◆ Page excerpt ◆
# CycleTLS Cloudflare Bypass Example

This example demonstrates how to use the `@the-convocation/twitter-scraper/cycletls` entrypoint to bypass Cloudflare bot detection when authenticating with Twitter.

## Problem

Twitter's authentication endpoints may be protected by Cloudflare's bot detection, which analyzes TLS fingerprints to detect non-browser clients. Standard Node.js TLS handshakes can trigger `403 Forbidden` errors during login.

## Solution

This example uses [CycleTLS](https://github.com/Danny-Dasilva/CycleTLS) to mimic Chrome browser TLS fingerprints, allowing requests to pass through Cloudflare's protection.

◆ Extracted records ◆
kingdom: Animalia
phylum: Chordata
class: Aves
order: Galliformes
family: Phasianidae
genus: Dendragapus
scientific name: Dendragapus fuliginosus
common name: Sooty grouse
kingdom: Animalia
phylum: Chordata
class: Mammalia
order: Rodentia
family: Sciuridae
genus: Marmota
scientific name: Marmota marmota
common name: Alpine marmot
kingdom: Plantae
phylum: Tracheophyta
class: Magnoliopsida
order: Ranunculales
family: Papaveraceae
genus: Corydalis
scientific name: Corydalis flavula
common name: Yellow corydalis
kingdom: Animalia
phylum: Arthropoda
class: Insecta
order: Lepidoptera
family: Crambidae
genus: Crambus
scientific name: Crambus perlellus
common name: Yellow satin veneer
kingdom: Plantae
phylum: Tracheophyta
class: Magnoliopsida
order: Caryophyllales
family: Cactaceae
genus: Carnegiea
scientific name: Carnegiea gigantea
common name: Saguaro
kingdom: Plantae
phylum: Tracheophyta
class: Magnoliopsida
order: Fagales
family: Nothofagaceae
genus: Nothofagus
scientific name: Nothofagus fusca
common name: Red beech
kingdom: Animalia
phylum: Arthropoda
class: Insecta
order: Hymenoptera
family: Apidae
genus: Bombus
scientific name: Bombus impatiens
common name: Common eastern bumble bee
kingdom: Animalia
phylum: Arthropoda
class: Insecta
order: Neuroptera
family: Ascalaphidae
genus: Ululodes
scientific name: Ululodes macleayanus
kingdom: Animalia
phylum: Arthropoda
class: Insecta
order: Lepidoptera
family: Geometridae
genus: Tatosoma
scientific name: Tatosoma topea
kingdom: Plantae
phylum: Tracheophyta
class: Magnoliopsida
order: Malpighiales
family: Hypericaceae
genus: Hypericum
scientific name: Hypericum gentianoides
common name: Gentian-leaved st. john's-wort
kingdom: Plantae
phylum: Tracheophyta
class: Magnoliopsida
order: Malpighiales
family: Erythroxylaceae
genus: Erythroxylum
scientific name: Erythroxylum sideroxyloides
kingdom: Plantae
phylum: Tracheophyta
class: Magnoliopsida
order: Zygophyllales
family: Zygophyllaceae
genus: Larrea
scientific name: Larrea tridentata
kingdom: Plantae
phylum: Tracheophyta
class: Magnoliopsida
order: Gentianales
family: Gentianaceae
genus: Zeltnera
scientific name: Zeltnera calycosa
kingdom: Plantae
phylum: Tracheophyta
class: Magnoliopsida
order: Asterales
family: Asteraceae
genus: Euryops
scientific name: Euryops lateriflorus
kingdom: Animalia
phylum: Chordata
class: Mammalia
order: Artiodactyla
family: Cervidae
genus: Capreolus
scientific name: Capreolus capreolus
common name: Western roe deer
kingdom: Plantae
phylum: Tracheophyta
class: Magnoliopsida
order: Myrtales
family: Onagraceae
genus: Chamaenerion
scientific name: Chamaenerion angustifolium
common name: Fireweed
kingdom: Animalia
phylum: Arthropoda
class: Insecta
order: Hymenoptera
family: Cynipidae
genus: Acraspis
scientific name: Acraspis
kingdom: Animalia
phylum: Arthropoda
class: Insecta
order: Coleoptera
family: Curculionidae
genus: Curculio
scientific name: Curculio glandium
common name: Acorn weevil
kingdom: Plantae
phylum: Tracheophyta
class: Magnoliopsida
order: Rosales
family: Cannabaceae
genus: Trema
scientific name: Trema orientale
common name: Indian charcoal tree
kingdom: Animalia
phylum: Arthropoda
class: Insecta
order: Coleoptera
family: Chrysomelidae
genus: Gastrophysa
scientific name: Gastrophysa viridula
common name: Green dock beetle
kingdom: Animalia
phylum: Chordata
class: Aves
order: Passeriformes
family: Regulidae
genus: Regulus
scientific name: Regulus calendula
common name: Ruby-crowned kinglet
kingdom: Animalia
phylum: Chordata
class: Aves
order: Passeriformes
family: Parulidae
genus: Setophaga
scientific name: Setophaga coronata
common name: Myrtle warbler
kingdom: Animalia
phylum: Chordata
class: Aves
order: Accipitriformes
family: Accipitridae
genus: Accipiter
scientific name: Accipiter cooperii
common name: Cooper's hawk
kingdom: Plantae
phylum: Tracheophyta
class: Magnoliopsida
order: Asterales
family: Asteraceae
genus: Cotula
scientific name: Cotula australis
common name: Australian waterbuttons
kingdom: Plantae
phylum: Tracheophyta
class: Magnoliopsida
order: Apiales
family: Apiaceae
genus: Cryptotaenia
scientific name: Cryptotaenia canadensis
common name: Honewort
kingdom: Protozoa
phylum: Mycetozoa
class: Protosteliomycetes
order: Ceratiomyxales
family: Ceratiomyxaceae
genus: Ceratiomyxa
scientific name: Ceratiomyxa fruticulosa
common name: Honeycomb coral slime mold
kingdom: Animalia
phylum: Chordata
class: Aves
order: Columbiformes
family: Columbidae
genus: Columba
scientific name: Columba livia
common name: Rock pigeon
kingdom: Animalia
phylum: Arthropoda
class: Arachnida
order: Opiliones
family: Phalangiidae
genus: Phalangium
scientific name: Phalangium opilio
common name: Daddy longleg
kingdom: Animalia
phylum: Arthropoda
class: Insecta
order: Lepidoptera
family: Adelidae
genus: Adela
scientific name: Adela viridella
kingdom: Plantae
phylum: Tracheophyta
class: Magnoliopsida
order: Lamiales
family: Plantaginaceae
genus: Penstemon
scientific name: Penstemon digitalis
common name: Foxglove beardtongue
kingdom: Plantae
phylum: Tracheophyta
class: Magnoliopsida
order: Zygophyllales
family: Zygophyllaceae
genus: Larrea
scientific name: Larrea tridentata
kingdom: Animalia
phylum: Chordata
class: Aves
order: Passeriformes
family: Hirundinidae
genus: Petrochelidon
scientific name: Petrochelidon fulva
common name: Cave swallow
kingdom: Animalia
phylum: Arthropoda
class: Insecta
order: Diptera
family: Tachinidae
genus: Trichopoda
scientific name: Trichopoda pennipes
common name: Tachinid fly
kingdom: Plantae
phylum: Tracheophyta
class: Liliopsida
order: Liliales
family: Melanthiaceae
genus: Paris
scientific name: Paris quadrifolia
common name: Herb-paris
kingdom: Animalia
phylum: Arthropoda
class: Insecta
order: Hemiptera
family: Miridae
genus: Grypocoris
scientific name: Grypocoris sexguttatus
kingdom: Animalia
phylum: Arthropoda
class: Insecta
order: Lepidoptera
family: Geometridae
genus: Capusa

◆ What you are asked to do ◆
Summarize the CycleTLS Cloudflare bypass example in two sentences. Draw only on the text, not the records.

◆ Your response ◆
The example shows how to use the `@the-convocation/twitter-scraper/cycletls` entrypoint to get past Cloudflare bot detection when authenticating with Twitter, since Cloudflare analyzes TLS fingerprints and standard Node.js TLS handshakes can trigger `403 Forbidden` errors during login. It relies on CycleTLS to mimic Chrome browser TLS fingerprints so that requests can pass through Cloudflare's protection.